Reproduce word for word, from the entries below, the line with "8 Bradley and Pöyhönen DE GRUYTER MOUTON", the line with "A blonde woman", and every line between them, and nothing more.

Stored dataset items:
━━━━━━━━━━

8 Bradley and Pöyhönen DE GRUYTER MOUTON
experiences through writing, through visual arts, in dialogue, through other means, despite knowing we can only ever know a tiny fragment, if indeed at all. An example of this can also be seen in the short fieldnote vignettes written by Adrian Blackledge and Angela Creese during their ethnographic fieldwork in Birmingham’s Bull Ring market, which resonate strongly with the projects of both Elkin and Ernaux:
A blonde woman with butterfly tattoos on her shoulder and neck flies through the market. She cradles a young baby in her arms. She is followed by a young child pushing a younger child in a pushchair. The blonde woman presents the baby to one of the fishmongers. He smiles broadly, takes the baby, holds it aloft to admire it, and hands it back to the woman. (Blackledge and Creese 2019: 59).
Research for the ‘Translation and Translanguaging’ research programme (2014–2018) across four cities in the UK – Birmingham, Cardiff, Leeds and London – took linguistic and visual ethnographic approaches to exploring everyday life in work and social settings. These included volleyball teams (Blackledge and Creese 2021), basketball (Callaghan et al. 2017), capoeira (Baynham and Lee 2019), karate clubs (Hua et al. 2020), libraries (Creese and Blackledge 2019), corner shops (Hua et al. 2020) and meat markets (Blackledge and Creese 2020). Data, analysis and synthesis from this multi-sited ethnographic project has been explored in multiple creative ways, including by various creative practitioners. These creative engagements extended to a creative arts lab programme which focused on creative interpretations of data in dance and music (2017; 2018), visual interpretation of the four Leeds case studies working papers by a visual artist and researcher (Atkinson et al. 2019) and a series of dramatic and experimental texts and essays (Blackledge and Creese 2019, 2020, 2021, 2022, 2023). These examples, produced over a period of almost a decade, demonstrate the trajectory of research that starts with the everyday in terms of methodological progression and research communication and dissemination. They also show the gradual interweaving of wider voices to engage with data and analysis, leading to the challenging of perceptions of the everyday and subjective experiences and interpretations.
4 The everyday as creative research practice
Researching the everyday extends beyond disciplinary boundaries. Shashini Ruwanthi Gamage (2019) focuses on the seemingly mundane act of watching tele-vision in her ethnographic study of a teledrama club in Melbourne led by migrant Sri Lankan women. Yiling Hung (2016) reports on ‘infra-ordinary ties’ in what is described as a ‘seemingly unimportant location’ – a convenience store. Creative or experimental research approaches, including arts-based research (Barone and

━━━━━━━━━━

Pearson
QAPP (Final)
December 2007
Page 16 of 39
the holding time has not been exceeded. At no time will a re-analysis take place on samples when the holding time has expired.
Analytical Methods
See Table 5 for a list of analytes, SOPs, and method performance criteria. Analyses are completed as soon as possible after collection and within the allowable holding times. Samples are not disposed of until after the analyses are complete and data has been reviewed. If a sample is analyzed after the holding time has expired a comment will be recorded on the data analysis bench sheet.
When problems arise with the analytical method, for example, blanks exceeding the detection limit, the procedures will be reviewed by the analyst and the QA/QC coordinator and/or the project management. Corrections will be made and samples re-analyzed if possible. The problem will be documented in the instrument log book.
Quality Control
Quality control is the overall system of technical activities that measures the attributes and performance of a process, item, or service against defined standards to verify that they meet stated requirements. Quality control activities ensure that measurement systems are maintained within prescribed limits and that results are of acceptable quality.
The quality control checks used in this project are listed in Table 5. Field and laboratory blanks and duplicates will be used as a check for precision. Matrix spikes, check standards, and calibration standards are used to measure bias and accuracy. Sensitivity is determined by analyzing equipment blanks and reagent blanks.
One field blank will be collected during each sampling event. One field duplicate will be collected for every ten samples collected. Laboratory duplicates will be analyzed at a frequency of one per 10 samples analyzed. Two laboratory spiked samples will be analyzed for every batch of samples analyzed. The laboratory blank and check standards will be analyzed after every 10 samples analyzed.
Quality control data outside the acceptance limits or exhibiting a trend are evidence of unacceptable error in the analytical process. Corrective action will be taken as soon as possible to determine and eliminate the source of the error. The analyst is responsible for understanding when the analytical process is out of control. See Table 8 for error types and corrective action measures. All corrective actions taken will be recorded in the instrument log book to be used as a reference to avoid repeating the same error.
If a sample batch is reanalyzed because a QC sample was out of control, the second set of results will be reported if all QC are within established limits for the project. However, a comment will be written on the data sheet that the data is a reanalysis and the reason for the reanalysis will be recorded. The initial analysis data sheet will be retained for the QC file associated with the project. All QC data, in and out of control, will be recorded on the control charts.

━━━━━━━━━━

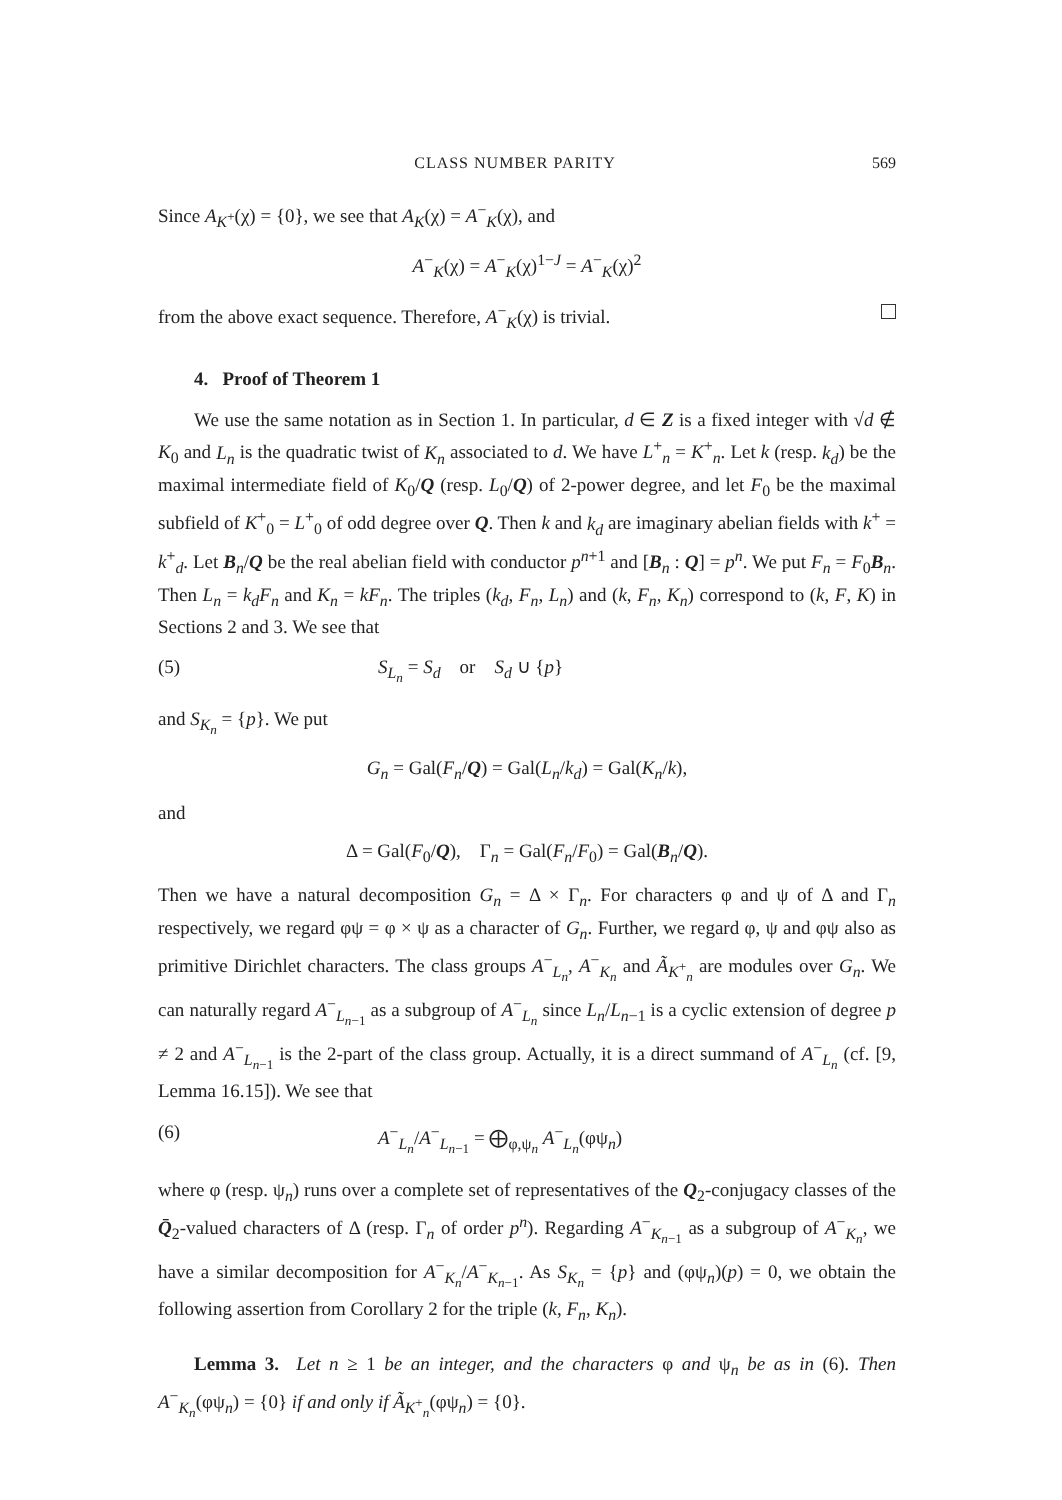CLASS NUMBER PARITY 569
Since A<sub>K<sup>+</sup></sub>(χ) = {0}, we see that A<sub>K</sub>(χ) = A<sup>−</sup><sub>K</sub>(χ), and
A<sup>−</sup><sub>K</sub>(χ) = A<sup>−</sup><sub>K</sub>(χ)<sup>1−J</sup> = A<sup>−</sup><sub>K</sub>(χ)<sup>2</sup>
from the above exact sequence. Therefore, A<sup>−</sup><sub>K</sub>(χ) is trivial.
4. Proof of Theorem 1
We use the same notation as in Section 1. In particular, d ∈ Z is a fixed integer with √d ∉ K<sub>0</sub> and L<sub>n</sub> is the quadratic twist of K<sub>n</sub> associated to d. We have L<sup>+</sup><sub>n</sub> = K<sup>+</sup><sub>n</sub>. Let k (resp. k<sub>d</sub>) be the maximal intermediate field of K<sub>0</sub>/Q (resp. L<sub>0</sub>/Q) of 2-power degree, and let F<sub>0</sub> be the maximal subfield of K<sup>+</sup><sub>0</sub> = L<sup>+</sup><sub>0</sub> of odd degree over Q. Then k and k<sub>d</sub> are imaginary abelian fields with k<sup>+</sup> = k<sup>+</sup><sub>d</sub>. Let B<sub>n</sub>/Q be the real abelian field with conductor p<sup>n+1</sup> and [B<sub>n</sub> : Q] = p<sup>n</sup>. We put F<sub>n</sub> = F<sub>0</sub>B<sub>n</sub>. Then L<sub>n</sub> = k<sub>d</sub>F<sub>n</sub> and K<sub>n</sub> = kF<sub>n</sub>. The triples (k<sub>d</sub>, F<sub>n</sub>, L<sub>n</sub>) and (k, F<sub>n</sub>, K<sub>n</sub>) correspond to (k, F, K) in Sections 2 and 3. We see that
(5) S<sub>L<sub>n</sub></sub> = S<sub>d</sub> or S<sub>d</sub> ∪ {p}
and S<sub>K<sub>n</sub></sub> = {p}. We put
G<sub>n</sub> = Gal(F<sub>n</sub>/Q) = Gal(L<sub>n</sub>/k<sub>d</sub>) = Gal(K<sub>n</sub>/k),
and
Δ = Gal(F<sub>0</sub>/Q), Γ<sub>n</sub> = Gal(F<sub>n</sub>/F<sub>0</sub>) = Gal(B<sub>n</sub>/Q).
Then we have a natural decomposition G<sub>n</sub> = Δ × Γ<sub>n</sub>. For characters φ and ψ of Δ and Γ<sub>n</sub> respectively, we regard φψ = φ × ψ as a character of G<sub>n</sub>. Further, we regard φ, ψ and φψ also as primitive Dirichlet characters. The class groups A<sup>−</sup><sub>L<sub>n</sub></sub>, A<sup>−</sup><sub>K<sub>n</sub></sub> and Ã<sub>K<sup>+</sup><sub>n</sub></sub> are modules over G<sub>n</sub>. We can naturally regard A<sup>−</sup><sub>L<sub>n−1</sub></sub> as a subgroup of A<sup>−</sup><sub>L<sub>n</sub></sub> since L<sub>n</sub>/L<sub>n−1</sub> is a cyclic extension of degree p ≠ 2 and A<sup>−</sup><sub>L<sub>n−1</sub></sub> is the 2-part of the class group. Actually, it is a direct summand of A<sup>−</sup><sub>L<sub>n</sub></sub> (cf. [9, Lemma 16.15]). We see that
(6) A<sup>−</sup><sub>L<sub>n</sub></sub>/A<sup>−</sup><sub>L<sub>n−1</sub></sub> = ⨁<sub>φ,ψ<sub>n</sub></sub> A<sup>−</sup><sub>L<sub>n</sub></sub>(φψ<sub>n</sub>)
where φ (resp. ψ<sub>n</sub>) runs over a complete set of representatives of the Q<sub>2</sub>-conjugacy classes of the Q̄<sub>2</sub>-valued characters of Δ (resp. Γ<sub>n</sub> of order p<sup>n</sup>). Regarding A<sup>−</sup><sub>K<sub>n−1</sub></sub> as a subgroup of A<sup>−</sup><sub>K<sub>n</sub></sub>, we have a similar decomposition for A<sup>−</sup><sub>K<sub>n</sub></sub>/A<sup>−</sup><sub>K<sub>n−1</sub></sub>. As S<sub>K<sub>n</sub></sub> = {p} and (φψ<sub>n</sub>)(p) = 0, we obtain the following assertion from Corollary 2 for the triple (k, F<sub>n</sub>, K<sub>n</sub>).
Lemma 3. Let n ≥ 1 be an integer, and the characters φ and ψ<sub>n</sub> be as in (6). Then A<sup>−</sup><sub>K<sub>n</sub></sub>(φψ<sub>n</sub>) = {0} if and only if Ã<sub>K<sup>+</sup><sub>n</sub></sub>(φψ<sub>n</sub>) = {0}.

━━━━━━━━━━

» **FINISHED EXERCISE**
8 Bradley and Pöyhönen DE GRUYTER MOUTON
experiences through writing, through visual arts, in dialogue, through other means, despite knowing we can only ever know a tiny fragment, if indeed at all. An example of this can also be seen in the short fieldnote vignettes written by Adrian Blackledge and Angela Creese during their ethnographic fieldwork in Birmingham’s Bull Ring market, which resonate strongly with the projects of both Elkin and Ernaux:
A blonde woman with butterfly tattoos on her shoulder and neck flies through the market. She cradles a young baby in her arms. She is followed by a young child pushing a younger child in a pushchair. The blonde woman presents the baby to one of the fishmongers. He smiles broadly, takes the baby, holds it aloft to admire it, and hands it back to the woman. (Blackledge and Creese 2019: 59).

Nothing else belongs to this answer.